A forward looking WOKE church. Punishing a baby for the parents. Sounds like my kind of hypocritical ideal church.
Doesn’t sound very Christian to me. It’s certainly not the baby’s fault.
Np gods ever existed… all religions are evil foreign psychotic mass murderous mental illness…this story is just more of that…
I had a very similar experience back in 2002 in our parish in the Columbus, Ohio diocese. When I asked out then pastor if I could have our infant granddaughter baptize there, he refused because although my daughter and her husband were married and received the sacraments when they were children, neither of them attended church any longer. I told the pastor my wife and would make certain our granddaughter was raised in the faith but he still said no. Most shocking to me was when I mentioned I was raised to believe we’re all born with original sin and through baptism infants have that removed so how could he not perform that important sacrament on an innocent child to bring her into the faith. His response was the same, that he would not baptize a child who’s parents were not practicing Catholics because of the risk of not raising the child in the faith. After that discussion my wife left that church for another Catholic parish closer to our home.
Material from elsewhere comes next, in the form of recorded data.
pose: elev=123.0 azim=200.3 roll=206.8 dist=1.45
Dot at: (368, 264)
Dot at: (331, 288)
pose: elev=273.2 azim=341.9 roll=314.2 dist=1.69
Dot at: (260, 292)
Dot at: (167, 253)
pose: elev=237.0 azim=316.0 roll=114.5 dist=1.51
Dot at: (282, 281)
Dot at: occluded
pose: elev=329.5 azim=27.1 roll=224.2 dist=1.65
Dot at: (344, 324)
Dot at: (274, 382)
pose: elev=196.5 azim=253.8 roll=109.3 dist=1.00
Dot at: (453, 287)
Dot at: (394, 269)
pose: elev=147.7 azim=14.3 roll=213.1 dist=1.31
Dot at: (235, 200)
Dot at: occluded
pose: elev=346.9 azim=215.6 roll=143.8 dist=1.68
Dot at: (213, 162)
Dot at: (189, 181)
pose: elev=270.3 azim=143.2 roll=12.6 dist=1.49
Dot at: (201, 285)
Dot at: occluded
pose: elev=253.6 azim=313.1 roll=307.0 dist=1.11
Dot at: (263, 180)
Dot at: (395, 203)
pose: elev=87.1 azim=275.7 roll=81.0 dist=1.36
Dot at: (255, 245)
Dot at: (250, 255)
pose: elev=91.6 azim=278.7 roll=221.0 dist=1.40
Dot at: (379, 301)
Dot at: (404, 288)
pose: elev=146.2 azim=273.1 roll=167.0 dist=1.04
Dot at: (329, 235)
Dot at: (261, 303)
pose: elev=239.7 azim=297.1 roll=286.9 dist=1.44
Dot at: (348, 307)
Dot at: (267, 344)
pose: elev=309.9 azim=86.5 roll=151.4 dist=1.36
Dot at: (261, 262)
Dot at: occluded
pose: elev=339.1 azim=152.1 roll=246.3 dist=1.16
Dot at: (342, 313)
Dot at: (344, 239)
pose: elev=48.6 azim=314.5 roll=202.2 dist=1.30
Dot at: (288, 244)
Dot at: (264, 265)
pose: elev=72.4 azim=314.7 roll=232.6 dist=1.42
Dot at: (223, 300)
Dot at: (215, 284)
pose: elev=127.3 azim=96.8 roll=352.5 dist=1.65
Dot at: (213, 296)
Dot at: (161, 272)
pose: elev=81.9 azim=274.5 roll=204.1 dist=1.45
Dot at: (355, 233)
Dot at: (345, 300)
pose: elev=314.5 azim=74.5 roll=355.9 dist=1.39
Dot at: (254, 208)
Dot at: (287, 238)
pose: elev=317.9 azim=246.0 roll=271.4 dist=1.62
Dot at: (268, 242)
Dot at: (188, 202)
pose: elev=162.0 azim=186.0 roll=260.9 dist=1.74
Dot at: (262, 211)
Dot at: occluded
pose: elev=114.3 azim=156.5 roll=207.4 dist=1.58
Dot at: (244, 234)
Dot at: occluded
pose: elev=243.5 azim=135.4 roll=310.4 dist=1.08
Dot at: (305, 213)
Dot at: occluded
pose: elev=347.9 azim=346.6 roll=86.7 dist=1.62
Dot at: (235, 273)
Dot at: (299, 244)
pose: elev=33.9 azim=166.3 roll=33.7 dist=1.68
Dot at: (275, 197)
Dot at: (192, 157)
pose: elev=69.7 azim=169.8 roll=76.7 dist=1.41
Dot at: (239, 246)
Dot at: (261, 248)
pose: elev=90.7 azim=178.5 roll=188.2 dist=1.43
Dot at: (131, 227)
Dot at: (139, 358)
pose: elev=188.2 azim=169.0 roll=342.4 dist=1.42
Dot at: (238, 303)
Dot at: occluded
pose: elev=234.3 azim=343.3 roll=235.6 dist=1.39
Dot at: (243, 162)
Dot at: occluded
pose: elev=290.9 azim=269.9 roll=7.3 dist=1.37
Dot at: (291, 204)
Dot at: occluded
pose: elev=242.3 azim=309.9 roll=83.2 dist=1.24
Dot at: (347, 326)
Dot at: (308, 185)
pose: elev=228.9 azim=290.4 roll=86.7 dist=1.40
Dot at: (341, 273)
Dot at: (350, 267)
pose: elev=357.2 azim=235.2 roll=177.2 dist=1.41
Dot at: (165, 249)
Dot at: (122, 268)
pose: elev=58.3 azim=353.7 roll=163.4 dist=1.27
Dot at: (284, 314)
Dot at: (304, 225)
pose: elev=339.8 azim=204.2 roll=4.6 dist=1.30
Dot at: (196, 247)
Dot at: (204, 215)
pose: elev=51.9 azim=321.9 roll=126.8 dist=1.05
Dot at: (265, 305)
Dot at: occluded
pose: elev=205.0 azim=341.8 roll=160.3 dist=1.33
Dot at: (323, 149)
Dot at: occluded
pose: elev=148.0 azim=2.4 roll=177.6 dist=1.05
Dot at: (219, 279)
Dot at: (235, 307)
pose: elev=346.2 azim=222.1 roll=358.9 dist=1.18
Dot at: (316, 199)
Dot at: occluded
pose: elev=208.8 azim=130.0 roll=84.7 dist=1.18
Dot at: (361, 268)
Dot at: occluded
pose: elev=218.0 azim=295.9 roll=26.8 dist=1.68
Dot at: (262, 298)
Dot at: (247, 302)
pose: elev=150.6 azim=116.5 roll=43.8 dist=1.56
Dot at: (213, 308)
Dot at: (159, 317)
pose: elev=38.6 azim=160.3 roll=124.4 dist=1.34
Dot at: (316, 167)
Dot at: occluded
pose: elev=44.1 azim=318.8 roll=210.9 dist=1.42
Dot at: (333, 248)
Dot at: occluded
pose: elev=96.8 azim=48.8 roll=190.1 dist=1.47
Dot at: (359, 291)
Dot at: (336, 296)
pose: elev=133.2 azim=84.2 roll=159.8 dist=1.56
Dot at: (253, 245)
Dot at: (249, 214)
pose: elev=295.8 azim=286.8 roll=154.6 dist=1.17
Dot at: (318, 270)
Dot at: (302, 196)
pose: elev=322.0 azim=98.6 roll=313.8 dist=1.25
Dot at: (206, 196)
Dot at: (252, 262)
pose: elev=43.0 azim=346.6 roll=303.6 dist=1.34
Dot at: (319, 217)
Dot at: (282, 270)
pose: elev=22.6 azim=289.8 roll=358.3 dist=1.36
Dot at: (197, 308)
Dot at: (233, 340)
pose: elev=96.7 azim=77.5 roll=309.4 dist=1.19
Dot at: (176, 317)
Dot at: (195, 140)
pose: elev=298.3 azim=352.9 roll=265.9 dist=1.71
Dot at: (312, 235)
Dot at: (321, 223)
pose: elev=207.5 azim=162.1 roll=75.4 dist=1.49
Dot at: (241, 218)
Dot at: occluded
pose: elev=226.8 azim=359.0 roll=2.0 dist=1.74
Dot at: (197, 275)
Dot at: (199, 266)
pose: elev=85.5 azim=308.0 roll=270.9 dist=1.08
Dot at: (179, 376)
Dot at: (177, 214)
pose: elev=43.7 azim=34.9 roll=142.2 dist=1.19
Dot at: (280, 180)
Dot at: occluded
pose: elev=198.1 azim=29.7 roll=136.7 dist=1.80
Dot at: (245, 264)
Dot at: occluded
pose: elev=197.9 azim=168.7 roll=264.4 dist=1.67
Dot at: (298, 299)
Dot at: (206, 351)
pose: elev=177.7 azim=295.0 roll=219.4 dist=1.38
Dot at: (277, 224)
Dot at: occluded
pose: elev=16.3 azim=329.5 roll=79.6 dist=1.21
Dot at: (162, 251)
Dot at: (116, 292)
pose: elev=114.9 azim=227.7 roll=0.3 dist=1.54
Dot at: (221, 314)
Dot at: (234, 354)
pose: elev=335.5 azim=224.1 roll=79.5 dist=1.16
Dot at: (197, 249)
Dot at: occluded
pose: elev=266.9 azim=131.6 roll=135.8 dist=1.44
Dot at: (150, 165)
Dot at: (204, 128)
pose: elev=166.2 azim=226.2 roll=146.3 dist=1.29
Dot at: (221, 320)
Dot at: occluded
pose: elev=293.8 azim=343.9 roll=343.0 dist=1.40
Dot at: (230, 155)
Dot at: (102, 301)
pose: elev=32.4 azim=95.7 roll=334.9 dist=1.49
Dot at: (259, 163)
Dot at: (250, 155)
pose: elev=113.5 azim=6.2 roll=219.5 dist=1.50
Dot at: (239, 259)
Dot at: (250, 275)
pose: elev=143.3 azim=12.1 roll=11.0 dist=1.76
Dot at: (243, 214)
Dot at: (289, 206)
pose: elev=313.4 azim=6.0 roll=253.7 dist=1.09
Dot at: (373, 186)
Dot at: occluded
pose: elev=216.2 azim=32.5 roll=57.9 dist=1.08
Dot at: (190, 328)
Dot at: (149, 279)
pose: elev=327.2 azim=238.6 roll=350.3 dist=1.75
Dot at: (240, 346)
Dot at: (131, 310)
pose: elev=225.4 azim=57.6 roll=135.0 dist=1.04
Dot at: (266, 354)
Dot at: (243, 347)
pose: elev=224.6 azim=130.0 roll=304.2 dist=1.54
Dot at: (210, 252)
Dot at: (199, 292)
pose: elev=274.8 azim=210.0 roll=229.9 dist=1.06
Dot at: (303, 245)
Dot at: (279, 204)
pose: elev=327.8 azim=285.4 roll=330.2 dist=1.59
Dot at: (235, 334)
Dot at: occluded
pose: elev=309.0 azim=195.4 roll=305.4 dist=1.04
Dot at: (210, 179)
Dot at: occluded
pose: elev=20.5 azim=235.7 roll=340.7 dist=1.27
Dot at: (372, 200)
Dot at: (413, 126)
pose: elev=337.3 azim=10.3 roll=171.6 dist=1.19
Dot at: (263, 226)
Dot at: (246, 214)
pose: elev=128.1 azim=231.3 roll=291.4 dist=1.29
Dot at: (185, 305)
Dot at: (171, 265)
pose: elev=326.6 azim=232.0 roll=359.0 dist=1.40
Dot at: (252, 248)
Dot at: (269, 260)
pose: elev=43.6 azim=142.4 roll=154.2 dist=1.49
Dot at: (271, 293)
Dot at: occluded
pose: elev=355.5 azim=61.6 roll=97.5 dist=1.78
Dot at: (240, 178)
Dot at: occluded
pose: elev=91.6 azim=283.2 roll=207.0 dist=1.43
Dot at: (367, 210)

I still worship at that same original parish (leading the rosary before mass every Sunday), and that pastor has long since been transferred to different parishes as part of the diocese normal priest reassignments every few years. I’m so happy he is no longer that as it seemed like his focus was always about him and not the congregation (I was told by several people who knew him prior to his ordination that he was a single child very spoiled by his mom, so maybe that points to his individualism). I will say he delivered great sermons each week, I just wish he had as much compassion and commitment to the needs of those he served and he did to preparing his sermons.
Had I been that pastor, I would have promised to baptize the baby after the parents were married – and offered to marry them in the church, as well.